# ABOUT THIS TASK
Look through the material that follows and show every line with the string "marked".

# MATERIALS PROVIDED
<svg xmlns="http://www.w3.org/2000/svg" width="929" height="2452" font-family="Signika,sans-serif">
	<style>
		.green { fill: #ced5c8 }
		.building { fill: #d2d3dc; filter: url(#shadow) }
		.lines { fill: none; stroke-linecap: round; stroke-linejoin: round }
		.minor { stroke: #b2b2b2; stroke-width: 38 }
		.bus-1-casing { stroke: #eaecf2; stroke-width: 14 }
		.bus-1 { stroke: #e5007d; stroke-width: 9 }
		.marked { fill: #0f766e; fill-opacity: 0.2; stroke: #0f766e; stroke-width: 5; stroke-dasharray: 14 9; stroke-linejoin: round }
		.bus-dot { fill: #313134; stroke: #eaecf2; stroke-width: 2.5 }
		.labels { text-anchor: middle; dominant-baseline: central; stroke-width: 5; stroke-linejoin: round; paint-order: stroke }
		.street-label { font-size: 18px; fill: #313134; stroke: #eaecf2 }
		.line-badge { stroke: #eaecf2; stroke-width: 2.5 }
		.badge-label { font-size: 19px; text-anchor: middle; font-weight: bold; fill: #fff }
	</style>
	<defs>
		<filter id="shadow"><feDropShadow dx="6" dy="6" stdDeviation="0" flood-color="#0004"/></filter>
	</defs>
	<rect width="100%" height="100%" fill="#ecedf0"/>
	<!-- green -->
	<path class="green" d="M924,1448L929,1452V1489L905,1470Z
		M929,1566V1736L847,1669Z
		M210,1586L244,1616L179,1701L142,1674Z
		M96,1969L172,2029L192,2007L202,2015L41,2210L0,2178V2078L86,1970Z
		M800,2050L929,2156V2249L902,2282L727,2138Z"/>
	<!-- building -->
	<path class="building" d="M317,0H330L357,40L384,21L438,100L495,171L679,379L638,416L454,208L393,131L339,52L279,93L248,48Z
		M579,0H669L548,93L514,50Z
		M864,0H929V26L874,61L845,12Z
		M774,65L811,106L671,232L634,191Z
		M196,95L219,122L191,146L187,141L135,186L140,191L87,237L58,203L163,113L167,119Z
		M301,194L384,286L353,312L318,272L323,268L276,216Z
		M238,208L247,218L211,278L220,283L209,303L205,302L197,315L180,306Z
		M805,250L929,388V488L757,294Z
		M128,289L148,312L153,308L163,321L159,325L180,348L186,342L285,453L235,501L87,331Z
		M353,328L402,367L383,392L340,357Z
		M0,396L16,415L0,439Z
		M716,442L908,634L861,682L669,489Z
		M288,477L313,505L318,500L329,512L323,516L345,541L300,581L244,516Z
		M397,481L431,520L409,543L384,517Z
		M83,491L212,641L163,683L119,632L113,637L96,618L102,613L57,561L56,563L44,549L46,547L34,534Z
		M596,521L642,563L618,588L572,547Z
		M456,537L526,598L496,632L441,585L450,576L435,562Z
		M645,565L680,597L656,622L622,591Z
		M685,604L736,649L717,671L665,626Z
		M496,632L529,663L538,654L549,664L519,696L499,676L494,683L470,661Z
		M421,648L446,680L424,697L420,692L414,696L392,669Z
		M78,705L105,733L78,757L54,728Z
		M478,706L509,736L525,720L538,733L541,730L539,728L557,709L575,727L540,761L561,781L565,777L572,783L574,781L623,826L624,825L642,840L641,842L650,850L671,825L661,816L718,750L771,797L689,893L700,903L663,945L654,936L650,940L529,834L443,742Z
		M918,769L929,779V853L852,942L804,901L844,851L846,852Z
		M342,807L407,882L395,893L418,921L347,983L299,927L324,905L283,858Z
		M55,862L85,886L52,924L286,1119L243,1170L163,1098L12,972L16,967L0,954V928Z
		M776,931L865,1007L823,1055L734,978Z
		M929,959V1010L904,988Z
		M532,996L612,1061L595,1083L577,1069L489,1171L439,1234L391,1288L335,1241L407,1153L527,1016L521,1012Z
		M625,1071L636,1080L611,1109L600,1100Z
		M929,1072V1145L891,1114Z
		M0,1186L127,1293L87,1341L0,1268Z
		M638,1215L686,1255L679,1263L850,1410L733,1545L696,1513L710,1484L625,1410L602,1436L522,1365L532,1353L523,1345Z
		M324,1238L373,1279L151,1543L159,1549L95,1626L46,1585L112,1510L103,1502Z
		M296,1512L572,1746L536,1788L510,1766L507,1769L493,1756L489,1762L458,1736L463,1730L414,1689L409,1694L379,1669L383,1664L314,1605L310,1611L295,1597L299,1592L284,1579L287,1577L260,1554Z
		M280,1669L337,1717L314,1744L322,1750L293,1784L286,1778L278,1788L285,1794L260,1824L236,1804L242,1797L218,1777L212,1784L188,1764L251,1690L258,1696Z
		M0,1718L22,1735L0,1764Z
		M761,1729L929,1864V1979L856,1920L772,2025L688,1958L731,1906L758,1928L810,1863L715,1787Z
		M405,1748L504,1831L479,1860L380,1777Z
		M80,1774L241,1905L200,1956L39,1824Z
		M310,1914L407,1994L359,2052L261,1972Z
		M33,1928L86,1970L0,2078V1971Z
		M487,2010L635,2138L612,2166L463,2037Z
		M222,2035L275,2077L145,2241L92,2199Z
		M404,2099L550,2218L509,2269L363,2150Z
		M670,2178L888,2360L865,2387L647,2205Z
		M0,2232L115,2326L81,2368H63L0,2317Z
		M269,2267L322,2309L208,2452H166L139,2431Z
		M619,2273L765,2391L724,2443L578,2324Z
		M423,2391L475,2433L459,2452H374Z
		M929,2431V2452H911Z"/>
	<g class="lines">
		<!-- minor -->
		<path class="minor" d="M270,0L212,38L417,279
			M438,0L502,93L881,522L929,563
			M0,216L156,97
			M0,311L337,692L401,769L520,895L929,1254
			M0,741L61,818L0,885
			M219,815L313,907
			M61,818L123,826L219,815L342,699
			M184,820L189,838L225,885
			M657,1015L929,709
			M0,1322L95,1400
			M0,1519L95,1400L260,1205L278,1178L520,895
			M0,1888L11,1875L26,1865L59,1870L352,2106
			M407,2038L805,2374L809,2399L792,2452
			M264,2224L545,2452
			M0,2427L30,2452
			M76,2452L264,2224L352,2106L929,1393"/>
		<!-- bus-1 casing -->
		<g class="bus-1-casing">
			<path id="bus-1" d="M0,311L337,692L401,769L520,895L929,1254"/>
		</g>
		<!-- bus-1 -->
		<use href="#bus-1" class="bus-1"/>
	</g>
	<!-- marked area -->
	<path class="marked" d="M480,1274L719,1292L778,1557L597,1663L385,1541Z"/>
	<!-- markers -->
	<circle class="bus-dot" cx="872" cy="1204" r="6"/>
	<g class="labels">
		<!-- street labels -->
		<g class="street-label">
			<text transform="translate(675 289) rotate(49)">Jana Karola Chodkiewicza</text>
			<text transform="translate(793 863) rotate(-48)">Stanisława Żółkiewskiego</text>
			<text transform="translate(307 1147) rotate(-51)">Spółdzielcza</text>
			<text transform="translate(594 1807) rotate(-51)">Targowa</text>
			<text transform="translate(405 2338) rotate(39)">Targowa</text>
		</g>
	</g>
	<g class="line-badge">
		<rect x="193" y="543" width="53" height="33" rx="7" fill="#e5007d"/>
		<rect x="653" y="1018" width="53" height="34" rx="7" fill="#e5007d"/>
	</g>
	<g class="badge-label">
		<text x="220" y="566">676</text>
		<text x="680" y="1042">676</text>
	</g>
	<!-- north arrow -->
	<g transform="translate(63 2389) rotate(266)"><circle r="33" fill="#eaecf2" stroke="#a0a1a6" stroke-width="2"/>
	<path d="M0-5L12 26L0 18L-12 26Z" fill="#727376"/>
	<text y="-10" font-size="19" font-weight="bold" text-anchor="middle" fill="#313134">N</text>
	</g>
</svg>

# RESULT
		.marked { fill: #0f766e; fill-opacity: 0.2; stroke: #0f766e; stroke-width: 5; stroke-dasharray: 14 9; stroke-linejoin: round }
	<!-- marked area -->
	<path class="marked" d="M480,1274L719,1292L778,1557L597,1663L385,1541Z"/>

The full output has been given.